Lucía se levantó y abrazó a su madre.
—Mamá, ¿por qué no me lo contaste antes?
—¿Para qué ibas a saberlo? Tuviste una infancia dura de por sí. Yo currando sola, sin un duro, tirando de la seguridad social cuando enfermabas. Pensé: “Cuando sea mayor se lo cuento”. Pero pasó el tiempo, montaste tu vida, te casaste… ¿Para qué remover viejas heridas?
—¿Y él nunca intentó contactarnos?
—Lo intentó. Al principio venía, se plantaba bajo las ventanas, suplicaba hablar. Yo no le abría. Luego mandó cartas, envió dinero. Ni abrí los sobres, devolvía la pasta. Orgullosa, como una estúpida. Creía que sola podía sacar a mi hija adelante, que no necesitaba a un hombre así.

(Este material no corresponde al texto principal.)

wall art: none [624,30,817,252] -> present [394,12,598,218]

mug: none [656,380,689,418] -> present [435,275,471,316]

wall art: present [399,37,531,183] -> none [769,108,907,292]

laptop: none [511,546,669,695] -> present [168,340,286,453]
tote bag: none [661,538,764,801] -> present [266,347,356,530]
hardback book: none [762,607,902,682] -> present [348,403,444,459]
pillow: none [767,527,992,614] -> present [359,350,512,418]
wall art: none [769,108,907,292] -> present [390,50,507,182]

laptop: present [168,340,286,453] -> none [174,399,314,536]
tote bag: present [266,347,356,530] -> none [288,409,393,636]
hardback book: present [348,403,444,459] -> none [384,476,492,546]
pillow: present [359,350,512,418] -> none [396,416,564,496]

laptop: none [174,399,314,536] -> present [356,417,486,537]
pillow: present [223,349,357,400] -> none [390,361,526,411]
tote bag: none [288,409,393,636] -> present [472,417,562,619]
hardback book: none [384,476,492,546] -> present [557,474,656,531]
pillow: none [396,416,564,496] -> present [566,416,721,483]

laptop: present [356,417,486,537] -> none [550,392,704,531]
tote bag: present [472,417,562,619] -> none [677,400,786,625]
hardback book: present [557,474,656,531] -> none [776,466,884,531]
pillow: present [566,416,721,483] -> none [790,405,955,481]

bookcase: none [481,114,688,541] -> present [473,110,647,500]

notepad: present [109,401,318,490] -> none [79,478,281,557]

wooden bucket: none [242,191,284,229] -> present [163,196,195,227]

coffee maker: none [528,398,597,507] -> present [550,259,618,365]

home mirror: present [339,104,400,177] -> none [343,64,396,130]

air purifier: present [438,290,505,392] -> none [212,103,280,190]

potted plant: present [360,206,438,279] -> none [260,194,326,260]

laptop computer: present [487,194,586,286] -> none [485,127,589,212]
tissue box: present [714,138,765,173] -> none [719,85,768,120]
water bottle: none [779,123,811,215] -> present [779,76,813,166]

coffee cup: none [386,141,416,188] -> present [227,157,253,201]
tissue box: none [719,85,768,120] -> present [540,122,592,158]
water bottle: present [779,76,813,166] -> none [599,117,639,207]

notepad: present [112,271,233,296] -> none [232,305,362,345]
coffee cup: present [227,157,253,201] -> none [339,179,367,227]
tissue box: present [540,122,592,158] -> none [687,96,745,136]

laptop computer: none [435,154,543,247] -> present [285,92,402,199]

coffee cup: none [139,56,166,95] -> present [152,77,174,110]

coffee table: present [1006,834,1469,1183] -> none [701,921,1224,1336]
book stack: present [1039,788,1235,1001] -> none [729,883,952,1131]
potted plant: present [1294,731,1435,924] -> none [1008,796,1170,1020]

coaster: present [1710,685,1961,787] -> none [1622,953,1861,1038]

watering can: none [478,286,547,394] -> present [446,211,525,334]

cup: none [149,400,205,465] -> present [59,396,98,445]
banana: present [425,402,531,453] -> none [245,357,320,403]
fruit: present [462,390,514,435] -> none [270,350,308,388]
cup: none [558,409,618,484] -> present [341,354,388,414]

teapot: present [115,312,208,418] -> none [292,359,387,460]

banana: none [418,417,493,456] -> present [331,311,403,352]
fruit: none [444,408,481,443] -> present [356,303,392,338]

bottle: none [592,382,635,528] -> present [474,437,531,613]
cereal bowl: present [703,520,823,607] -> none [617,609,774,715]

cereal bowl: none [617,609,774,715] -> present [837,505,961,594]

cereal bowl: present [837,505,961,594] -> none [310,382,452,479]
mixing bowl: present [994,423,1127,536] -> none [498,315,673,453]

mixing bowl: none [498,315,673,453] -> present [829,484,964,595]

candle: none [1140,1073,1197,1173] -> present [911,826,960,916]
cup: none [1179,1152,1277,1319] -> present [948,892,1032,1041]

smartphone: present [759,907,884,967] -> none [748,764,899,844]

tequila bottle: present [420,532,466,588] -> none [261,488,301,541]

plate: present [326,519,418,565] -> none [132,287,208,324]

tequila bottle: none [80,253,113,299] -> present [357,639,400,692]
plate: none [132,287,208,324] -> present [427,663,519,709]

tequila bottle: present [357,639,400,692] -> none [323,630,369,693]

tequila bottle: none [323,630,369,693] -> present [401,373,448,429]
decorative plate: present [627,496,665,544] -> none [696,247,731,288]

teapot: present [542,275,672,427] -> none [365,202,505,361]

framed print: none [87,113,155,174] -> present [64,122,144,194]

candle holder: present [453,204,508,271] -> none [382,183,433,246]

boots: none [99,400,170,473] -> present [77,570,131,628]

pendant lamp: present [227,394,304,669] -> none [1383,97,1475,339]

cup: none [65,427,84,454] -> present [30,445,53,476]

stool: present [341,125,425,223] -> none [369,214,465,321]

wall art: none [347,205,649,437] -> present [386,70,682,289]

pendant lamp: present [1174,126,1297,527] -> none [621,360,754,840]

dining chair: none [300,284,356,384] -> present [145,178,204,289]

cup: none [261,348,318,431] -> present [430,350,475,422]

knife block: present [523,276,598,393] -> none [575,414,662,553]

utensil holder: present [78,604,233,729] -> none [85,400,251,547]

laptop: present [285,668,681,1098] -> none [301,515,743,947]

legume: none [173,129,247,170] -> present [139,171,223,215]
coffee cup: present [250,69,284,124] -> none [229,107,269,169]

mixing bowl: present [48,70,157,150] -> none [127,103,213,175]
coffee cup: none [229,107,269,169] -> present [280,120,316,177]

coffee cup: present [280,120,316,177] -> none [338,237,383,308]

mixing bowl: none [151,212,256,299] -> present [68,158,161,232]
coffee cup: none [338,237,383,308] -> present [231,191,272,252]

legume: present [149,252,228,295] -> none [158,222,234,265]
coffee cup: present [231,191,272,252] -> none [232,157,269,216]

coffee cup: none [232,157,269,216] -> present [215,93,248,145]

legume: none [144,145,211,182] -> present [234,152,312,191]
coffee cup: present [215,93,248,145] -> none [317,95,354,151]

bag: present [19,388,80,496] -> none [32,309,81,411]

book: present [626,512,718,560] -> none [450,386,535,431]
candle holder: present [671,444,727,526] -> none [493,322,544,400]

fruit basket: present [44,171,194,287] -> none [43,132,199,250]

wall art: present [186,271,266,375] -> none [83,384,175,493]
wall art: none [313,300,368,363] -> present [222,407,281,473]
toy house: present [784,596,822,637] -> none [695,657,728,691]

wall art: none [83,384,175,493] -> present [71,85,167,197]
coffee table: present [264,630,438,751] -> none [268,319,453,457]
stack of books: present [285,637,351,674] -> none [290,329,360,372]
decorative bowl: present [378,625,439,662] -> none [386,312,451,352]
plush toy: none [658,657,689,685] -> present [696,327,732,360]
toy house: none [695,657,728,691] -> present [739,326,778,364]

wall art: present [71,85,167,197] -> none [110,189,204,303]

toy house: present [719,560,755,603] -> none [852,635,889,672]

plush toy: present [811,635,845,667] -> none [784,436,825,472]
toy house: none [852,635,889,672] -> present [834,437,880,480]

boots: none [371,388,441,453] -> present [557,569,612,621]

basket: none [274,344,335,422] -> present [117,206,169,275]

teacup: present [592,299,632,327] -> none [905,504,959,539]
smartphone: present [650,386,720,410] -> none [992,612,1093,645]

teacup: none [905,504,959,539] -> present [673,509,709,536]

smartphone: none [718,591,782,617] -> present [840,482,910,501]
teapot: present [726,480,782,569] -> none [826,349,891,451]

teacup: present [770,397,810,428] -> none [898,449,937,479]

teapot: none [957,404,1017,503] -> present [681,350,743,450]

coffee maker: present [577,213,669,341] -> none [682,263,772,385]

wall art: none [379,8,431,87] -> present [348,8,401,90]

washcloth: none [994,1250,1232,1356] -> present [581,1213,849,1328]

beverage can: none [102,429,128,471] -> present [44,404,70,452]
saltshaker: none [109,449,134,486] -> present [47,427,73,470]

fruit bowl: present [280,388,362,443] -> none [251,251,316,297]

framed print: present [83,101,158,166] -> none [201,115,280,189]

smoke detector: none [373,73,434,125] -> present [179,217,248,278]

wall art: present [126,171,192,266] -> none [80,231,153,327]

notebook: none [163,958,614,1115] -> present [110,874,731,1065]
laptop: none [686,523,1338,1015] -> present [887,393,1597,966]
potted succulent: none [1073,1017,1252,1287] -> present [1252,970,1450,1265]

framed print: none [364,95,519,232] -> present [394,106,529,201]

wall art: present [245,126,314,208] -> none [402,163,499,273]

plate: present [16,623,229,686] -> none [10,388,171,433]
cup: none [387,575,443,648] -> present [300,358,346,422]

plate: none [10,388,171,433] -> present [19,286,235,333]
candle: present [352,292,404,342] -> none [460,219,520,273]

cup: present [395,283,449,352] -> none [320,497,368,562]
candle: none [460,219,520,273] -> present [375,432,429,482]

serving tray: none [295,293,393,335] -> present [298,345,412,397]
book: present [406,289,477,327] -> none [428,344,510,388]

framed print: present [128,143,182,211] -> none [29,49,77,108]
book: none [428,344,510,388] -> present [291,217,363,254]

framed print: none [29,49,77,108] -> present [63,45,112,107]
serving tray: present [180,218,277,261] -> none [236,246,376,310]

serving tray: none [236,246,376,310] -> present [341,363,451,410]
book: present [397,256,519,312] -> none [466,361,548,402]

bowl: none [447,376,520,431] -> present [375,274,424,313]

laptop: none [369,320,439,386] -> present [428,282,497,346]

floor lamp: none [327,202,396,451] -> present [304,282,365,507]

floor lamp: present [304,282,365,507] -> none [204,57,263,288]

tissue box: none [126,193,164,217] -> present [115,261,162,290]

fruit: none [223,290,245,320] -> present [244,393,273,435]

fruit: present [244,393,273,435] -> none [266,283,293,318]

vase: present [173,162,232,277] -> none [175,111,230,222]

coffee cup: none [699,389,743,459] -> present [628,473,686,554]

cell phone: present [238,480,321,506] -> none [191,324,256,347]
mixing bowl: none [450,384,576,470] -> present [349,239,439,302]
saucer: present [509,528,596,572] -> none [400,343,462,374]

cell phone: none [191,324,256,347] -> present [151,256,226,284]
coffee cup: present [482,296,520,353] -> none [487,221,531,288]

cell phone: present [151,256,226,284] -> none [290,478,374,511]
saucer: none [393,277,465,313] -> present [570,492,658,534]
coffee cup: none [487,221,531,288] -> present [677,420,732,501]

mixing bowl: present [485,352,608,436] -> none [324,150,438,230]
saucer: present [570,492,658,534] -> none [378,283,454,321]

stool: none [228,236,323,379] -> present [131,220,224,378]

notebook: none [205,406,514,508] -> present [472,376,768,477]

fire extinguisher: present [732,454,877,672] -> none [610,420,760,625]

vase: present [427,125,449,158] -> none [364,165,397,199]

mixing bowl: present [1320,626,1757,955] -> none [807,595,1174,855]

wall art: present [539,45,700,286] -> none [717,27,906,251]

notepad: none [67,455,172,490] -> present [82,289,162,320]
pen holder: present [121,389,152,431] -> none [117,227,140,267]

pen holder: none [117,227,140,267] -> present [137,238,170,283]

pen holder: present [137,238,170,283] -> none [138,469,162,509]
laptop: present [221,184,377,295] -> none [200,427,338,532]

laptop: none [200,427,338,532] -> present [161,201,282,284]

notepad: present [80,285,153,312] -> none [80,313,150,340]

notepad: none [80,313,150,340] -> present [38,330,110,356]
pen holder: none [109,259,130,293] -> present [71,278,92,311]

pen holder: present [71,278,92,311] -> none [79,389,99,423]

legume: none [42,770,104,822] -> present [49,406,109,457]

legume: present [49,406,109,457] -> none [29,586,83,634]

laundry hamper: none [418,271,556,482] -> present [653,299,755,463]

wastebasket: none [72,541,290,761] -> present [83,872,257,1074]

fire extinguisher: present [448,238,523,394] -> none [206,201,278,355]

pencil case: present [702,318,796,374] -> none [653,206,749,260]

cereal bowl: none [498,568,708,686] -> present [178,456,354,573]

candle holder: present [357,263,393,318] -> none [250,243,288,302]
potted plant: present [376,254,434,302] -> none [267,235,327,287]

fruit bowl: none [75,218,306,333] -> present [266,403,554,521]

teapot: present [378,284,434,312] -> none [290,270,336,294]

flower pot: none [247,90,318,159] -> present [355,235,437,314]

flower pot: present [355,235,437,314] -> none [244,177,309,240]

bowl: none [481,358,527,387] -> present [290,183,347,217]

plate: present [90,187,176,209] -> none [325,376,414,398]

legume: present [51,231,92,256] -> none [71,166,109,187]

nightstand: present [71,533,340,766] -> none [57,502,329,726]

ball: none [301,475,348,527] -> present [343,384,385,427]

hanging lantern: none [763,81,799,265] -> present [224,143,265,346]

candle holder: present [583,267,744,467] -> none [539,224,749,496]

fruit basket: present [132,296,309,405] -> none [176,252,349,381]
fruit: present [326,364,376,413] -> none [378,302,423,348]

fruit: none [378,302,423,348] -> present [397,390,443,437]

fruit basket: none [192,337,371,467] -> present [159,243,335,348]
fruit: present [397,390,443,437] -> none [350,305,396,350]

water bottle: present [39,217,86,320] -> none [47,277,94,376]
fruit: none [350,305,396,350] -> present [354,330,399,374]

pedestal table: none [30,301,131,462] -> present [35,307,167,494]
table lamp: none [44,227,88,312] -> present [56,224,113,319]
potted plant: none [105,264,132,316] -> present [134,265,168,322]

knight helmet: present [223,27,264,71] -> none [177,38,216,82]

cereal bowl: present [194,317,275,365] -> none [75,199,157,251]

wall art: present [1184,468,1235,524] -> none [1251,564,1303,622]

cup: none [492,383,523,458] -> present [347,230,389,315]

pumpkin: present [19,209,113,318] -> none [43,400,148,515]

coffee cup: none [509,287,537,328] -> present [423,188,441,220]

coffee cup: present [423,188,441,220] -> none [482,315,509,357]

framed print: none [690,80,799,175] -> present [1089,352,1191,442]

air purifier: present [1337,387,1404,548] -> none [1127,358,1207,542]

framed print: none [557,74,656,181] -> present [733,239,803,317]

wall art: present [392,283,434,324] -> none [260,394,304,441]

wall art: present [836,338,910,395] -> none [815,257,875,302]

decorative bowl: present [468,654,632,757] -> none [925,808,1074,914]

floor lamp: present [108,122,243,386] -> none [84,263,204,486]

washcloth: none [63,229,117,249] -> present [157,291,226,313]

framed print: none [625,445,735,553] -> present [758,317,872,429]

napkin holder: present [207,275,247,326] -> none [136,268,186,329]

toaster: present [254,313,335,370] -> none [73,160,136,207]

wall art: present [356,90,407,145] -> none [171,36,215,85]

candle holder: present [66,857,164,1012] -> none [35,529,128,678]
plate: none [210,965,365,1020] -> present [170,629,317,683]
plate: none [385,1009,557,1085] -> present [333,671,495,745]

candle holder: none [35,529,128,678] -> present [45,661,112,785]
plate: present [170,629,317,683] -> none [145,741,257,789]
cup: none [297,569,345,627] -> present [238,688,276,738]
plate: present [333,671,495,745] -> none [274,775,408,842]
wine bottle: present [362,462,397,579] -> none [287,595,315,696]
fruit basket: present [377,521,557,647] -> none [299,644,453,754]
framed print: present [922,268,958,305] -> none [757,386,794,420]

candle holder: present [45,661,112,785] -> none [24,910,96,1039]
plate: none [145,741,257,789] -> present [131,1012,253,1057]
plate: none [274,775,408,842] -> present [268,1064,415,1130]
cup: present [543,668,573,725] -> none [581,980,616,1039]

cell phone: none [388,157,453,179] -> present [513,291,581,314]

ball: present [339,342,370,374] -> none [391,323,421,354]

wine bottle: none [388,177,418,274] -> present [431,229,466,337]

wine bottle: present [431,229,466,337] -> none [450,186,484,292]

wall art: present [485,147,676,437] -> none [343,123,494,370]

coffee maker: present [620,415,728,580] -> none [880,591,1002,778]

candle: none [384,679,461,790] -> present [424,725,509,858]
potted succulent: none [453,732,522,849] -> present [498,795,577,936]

—Y ahora ha aparecido otra vez.
—Ahora sí. Lleva una semana llamando. Dice que Lourdes se murió, que su hija es mayor, casada, que él está solo. Que necesita verte, conocer a los nietos. Que está muy malo, que le quedan tres telediarios.
Lucía se separó de su madre, pensativa.
—Quizá deberíamos escucharle. Mamá, yo ni me acuerdo de él. Puede que de verdad esté arrepentido.
—¡Lucía! —Carmen se volvió brusca—. ¿Pero qué dices? ¡Veinticinco años han pasado! ¡Veinticinco años sin acordarse de nosotras! ¿Y ahora, cuando está malito, le viene la memoria?
—Pero llama más de una vez. Significa que es importante para él.
—¡Importante! —Carmen soltó una risa agria—. Le importa limpiar su conciencia antes de estirar la pata. Para irse más tranquilo. ¿Y nosotras qué ganamos? ¿Qué gano yo con su arrepentimiento? ¿Me devuelve la juventud? ¿O las lágrimas que derramabas preguntando por qué no venía papá?
Lucía se sentó a la mesa y apoyó la cabeza en las manos.
—Mamá, yo lo he perdonado desde hace años. Ya de adolescente entendí que cabrearse no llevaba a nada. Que hay que seguir viviendo.
—Tú puedes perdonar, eres joven. Yo no. Yo recuerdo cada día, cada noche
Y en aquel abrazo apretado, tan fuerte como el rencor de medio siglo, ambas supieron que ciertas cicatrices solo se disimulan, nunca desaparecen.